TASK PROMPT »
Scan the records that follow, and whenever a line has the word "föreställer", copy it.

____ EXERCISE INPUTS

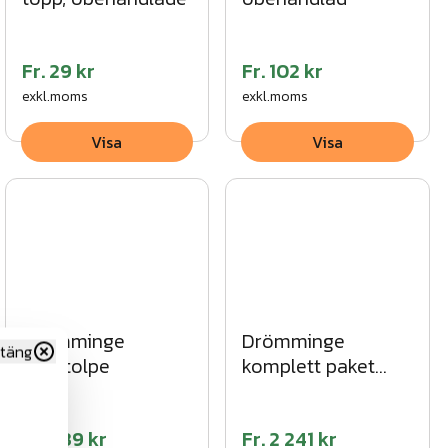
Fr.
29 kr
Fr.
102 kr
exkl.moms
exkl.moms
Visa
Visa
Drömminge
Drömminge
täng
ändstolpe
komplett paket
svart
Fr.
639 kr
Fr.
2 241 kr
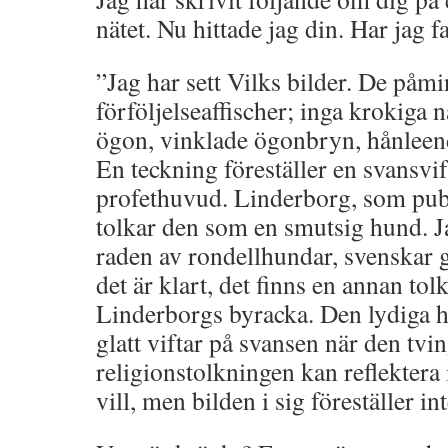
nätet. Nu hittade jag din. Har jag fa
”Jag har sett Vilks bilder. De påmi
förföljelseaffischer; inga krokiga 
ögon, vinklade ögonbryn, hånleen
En teckning föreställer en svansv
profethuvud. Linderborg, som publ
tolkar den som en smutsig hund. J
raden av rondellhundar, svenskar 
det är klart, det finns en annan tol
Linderborgs byracka. Den lydiga
glatt viftar på svansen när den tvi
religionstolkningen kan reflektera
vill, men bilden i sig föreställer int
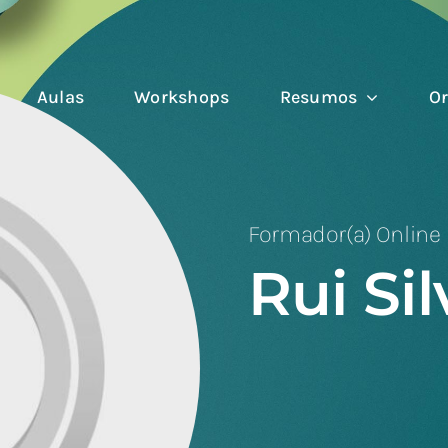
Aulas
Workshops
Resumos
Or
Formador(a) Online
Rui Sil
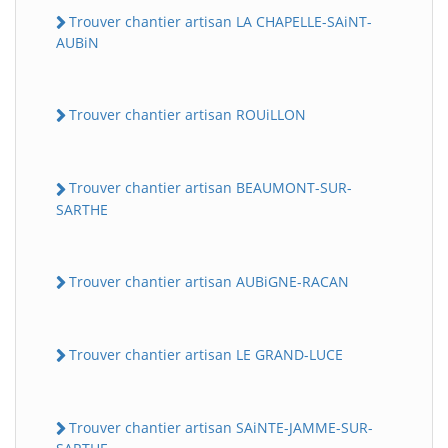
Trouver chantier artisan LA CHAPELLE-SAiNT-
AUBiN
Trouver chantier artisan ROUiLLON
Trouver chantier artisan BEAUMONT-SUR-
SARTHE
Trouver chantier artisan AUBiGNE-RACAN
Trouver chantier artisan LE GRAND-LUCE
Trouver chantier artisan SAiNTE-JAMME-SUR-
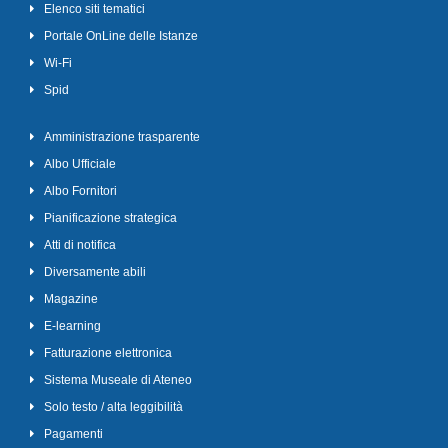
Elenco siti tematici
Portale OnLine delle Istanze
Wi-Fi
Spid
Amministrazione trasparente
Albo Ufficiale
Albo Fornitori
Pianificazione strategica
Atti di notifica
Diversamente abili
Magazine
E-learning
Fatturazione elettronica
Sistema Museale di Ateneo
Solo testo / alta leggibilità
Pagamenti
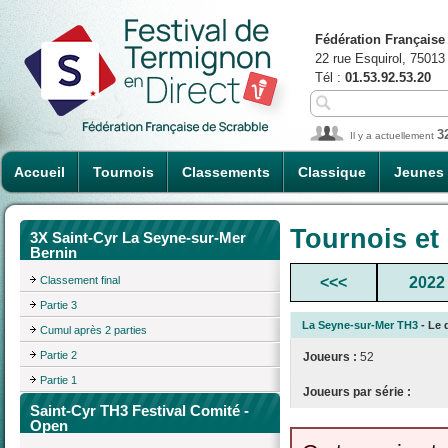
Fédération Française
22 rue Esquirol, 75013
Tél :
01.53.92.53.20
3
Il y a actuellement
Accueil
Tournois
Classements
Classique
Jeunes
Tournois et
3X Saint-Cyr La Seyne-sur-Mer
Bernin
Classement final
<<<
2022
Partie 3
La Seyne-sur-Mer TH3
- Le 
Cumul après 2 parties
Partie 2
Joueurs :
52
Partie 1
Joueurs par série :
Saint-Cyr TH3 Festival Comité -
Open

________

RESULT OF THE TASK »
En teckning föreställer en svansv
vill, men bilden i sig föreställer int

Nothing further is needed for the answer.